Dealing with Depression
As many as 15 per cent of people will suffer from a bout of severe depression at some point in their lives, according to the NHS.
The World Health Organisation estimates that by the year 2020, depression will be the second largest cause of disability in the world.
NHS statistics show that women are twice as likely to suffer from depression as men, but men are far more likely to commit suicide – though this could be because men are less likely to seek help for the condition.
Depression can affect anyone – even children, and around two per cent of teenagers suffer from the illness at some point, the NHS estimates.
Depression is an illness – though one with a lot of stigma attached. As an illness, it is not something you can “just snap out of”, nor is it anything to be ashamed of. It also means that in the vast majority of cases, depression is something that can be successfully treated.
The effects of depression
Depression affects your whole body; your mood, sleeping patterns, eating habits and outlook. It can last weeks or months, and without treatment can linger for years and have a serious impact on your whole life; from relationships to work and everyday activities.
According to the NHS, typical symptoms include:
- Continuous low mood or sadness
- Feelings of hopelessness and helplessness
- Low self-esteem
- Feelings of guilt
- Feeling irritable and intolerant of others
- A lack of motivation and little interest in things
- Difficulty making decisions
- Lack of enjoyment
- Suicidal thoughts or thoughts of harming someone else
- Feeling anxious or worried
- Reduced sex drive
Levels of depression
There are different types and levels of depression. Not all are complex and most cases can be easily treated by visiting your GP.
Doctors describe depression by how serious it and how it affects your life:
- Mild depression has some impact on your daily life
- Moderate depression has a significant impact on your daily life
- Severe depression makes the activities of daily life nearly impossible. A small number of people with severe depression may also have psychotic symptoms
Causes of depression
- Psychological – where a stressful event can lead to depression
- Physical – the levels of chemicals in your brain can affect your mood, and in some cases, imbalances can cause depression
- Social – going out less and doing fewer activities can lead to depression, but can also be a symptom of the illness
Some people are genetically more prone to depression, and if you have a family history of the condition, you’ll be more likely to suffer from it yourself.
Drinking excessively, using recreational drugs and some types of prescription medicine can also contribute to feelings of depression.
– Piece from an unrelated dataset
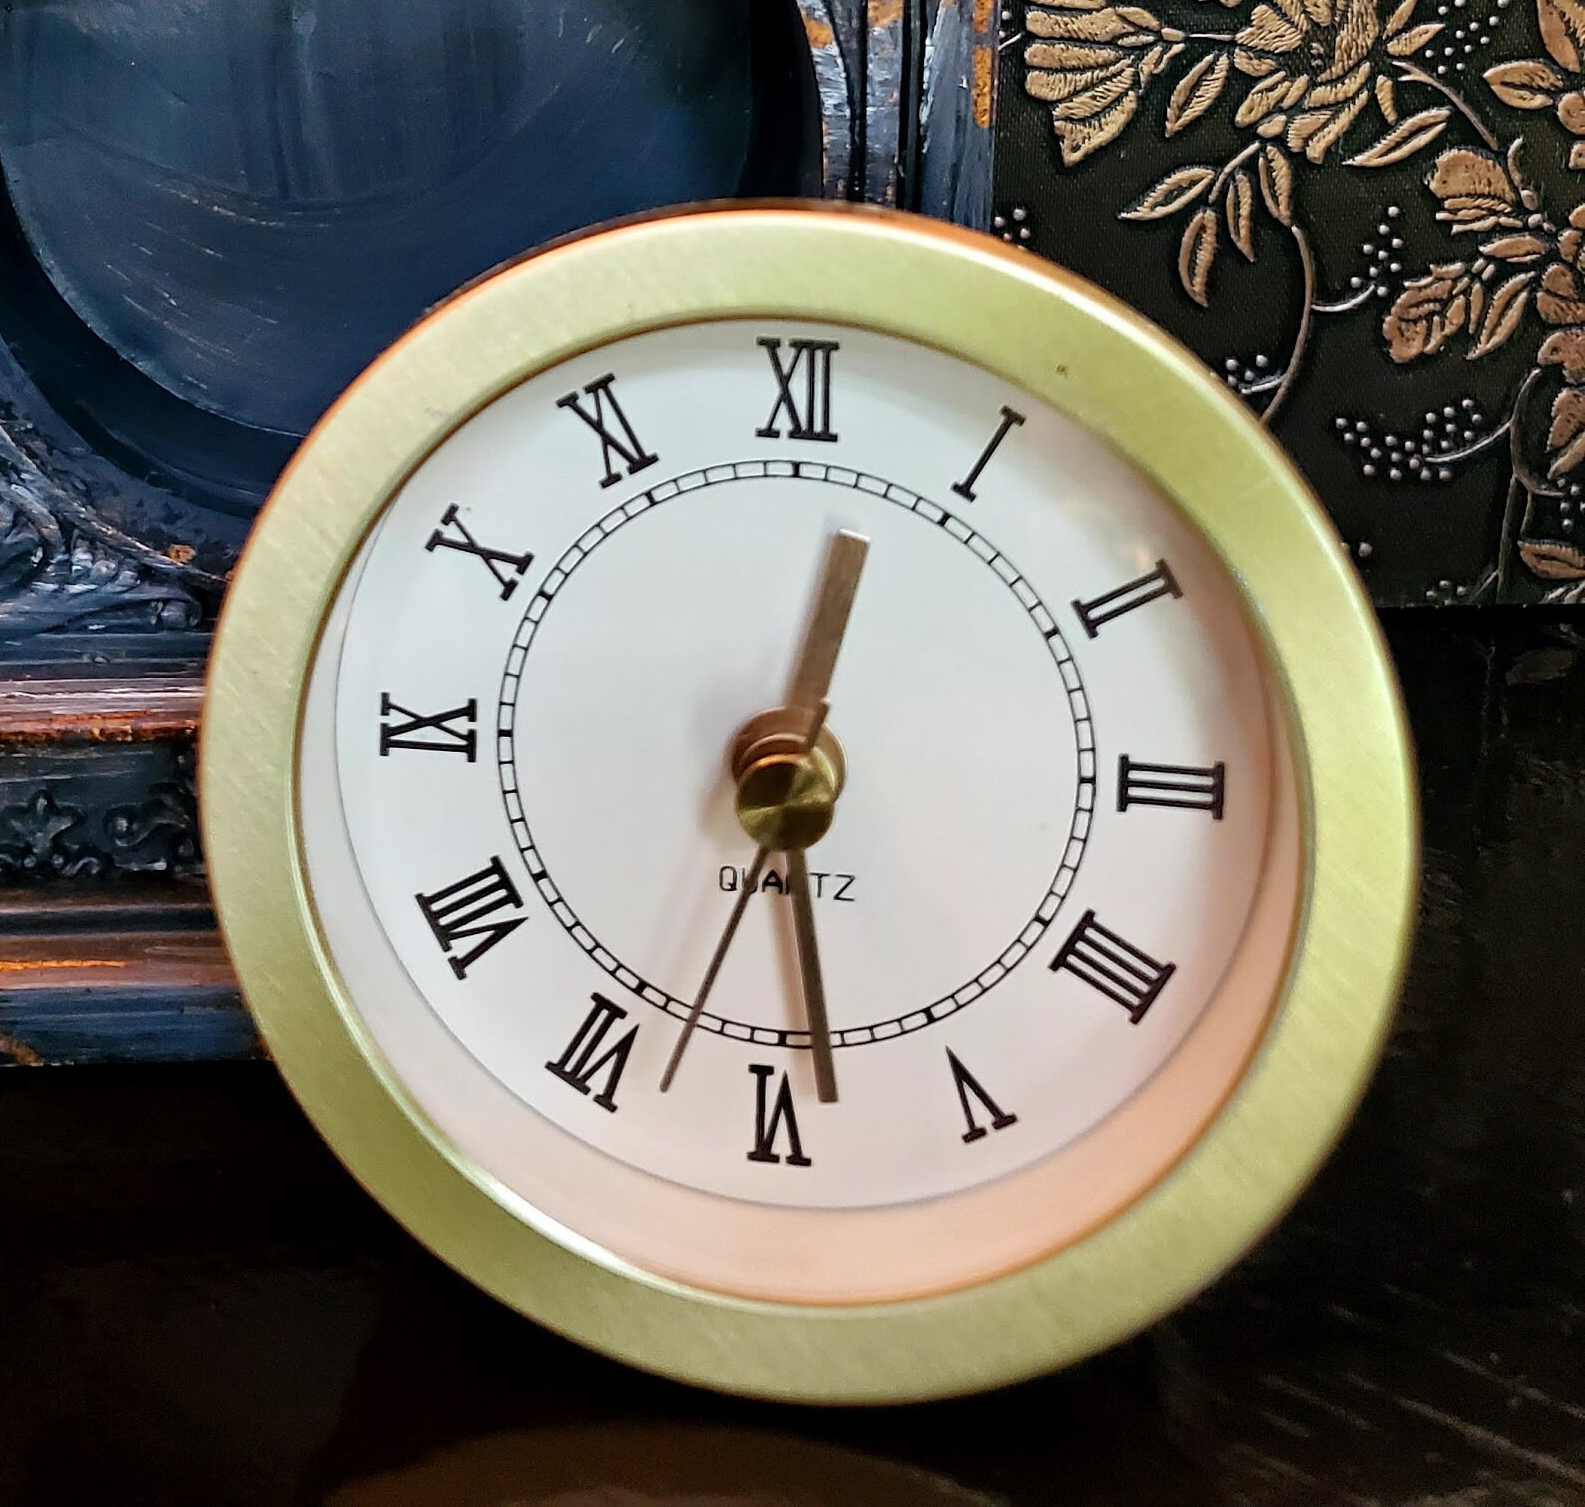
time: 12:28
If you think you're suffering from depression, visit your GP who will be able to diagnose you and advise the best possible treatment options.
Your GP will advise you to try a variety of different treatment methods depending on how severe your depression is and how long you have been suffering from it for. These include:
- Watchful waiting – if you're diagnosed with mild depression and your GP thinks you might recover without treatment, they might simply want to see you again in two weeks’ time for a second assessment
- Exercise – some people find that regular exercise, such as going for a walk or to the gym, can help. Your GP might be able to refer you to a qualified fitness trainer
- Self help – your GP might recommend self help books or what is known as computerised cognitive behaviour therapy
- Talking treatment – your GP might feel that talking through your issues, with friends and family or with a counsellor or group
- Antidepressants – if you have persistent moderate or severe depression, your GP might put you on a course of antidepressant drugs
Mental health organisations
A number of charities and organisations can also help deal with the effects of depression if you don’t yet feel comfortable talking to your GP.
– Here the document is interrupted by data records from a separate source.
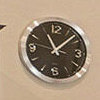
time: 11:07
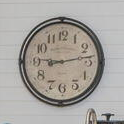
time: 9:13
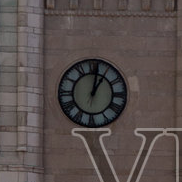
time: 1:01
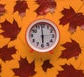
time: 5:59
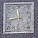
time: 11:43
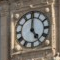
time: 5:00
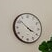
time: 3:52
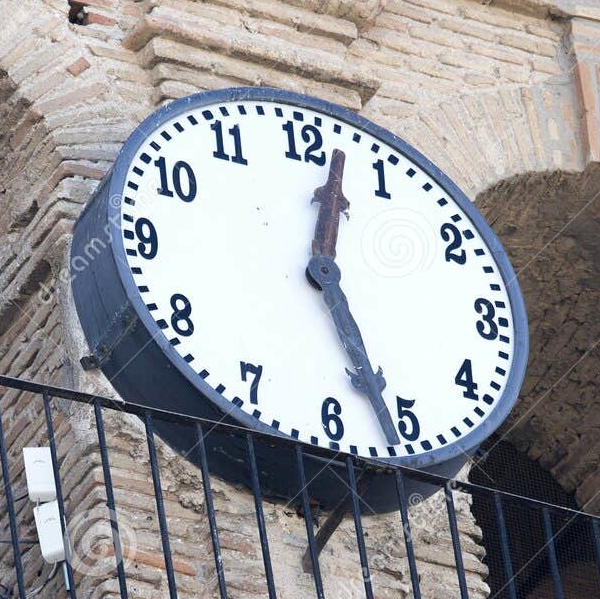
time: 12:26
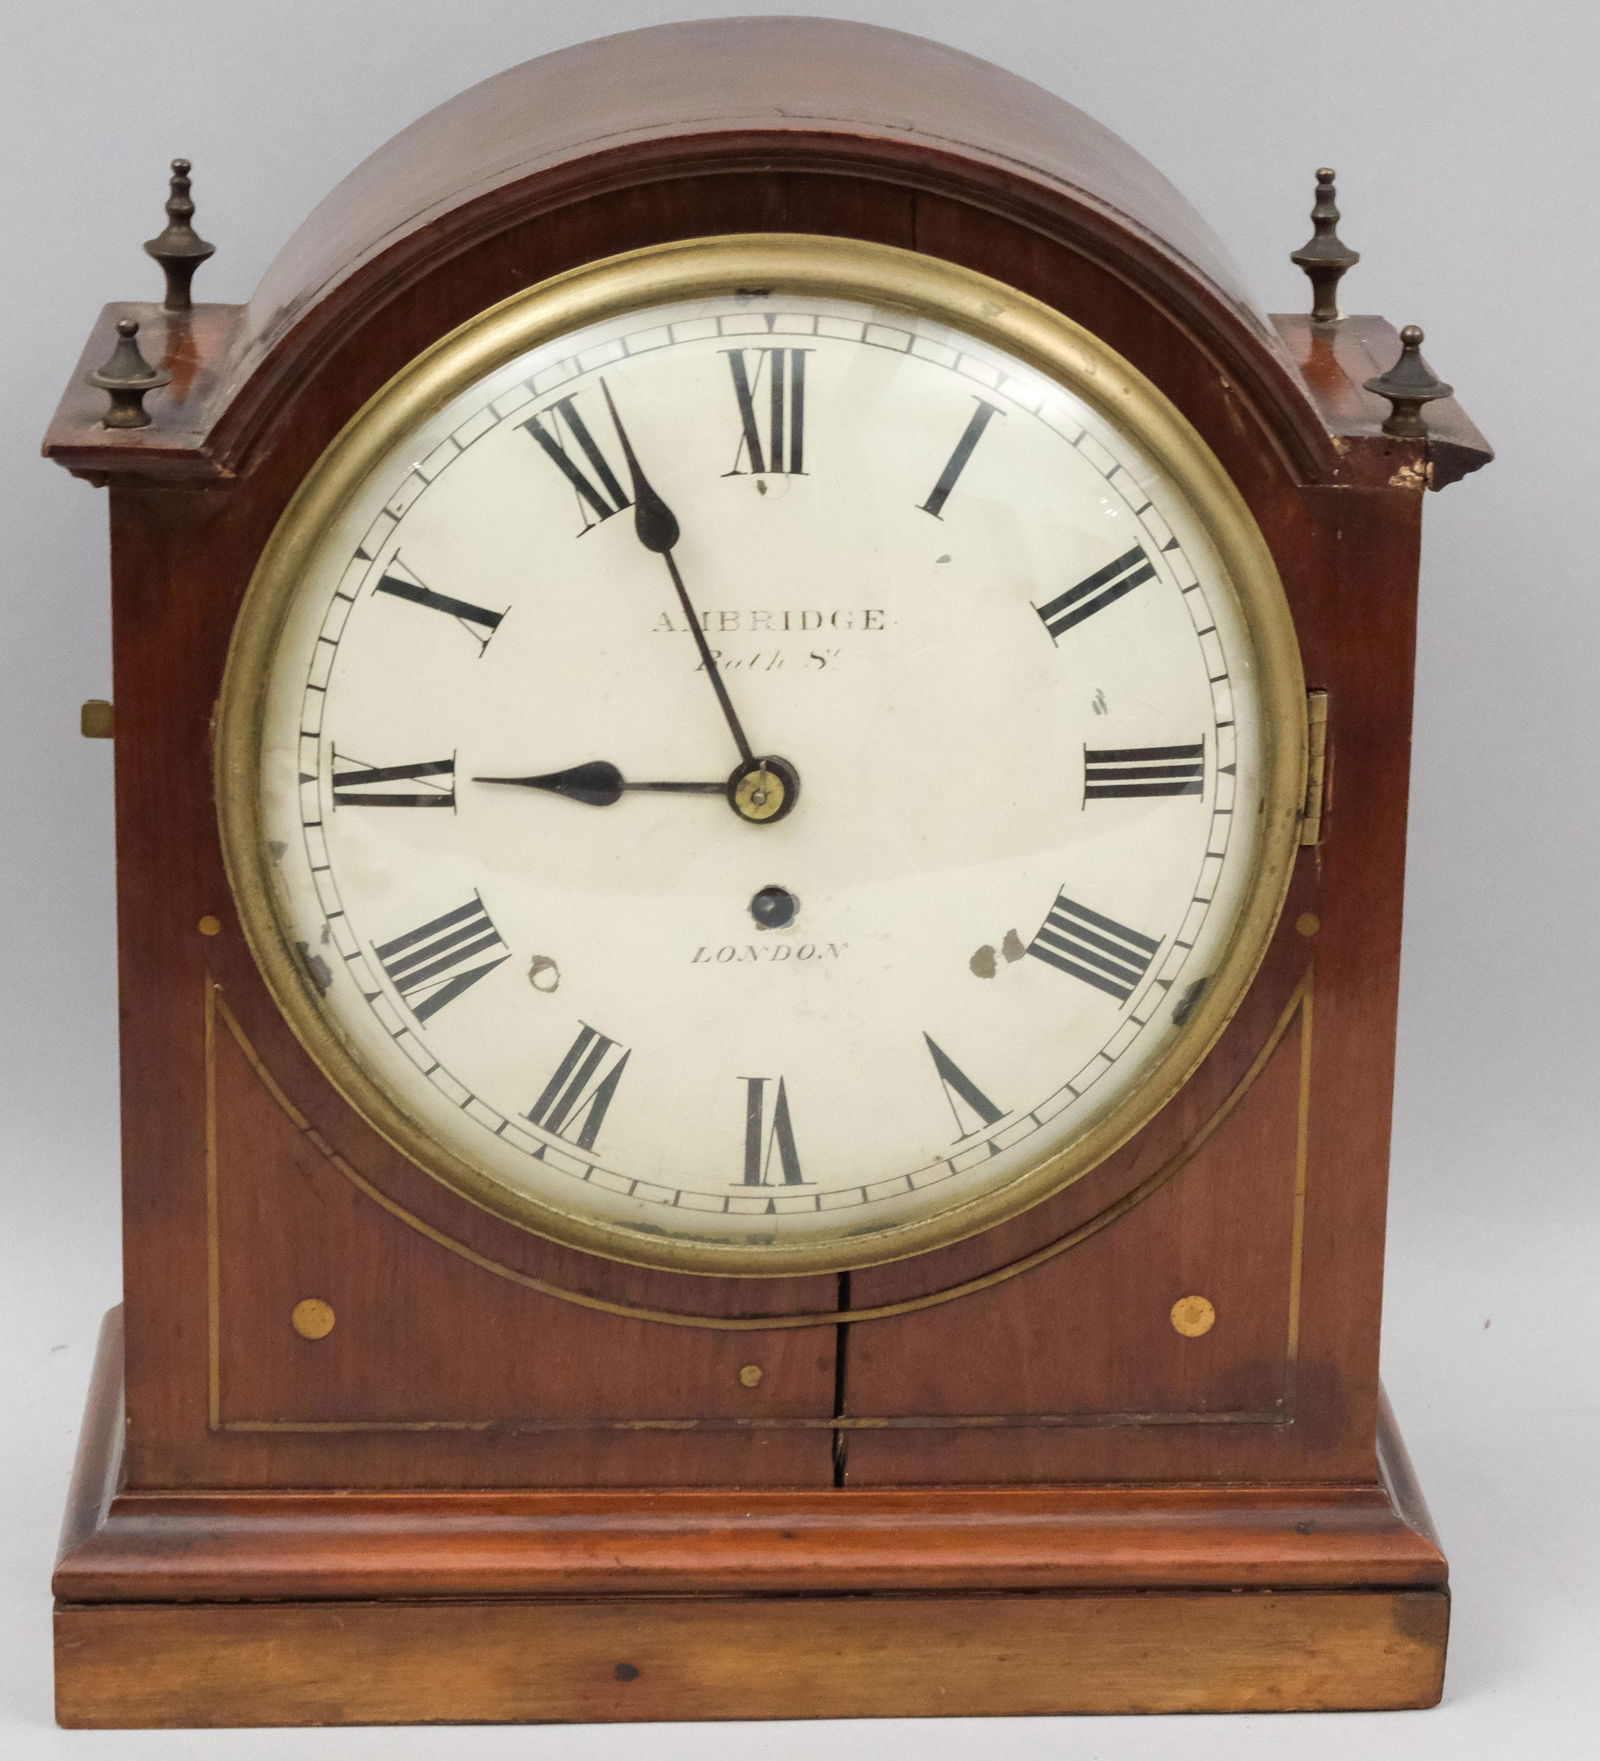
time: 8:56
The Samaritans – provides confidential non-judgemental emotional support, 24 hours a day for people who are experiencing feelings of distress or despair, including those which could lead to suicide. You can call the Samaritans on 08457 90 90 90.
Depression Alliance – is a leading UK charity for sufferers and its web site contains information about symptoms, treatments, campaigns and local groups.
SANE – is a charity dealing specifically with depression and other mental illnesses, and helps ensure that sufferers and their families no longer feel neglected and isolated. It also has a helpline which can be contacted on 0845 767 8000.
Mind – is a mental health charity that can suggest a number of helpful organisations, as well as offering a great deal of information on depression and how to fight it. You can call Mind’s information line on 0845 766 0163.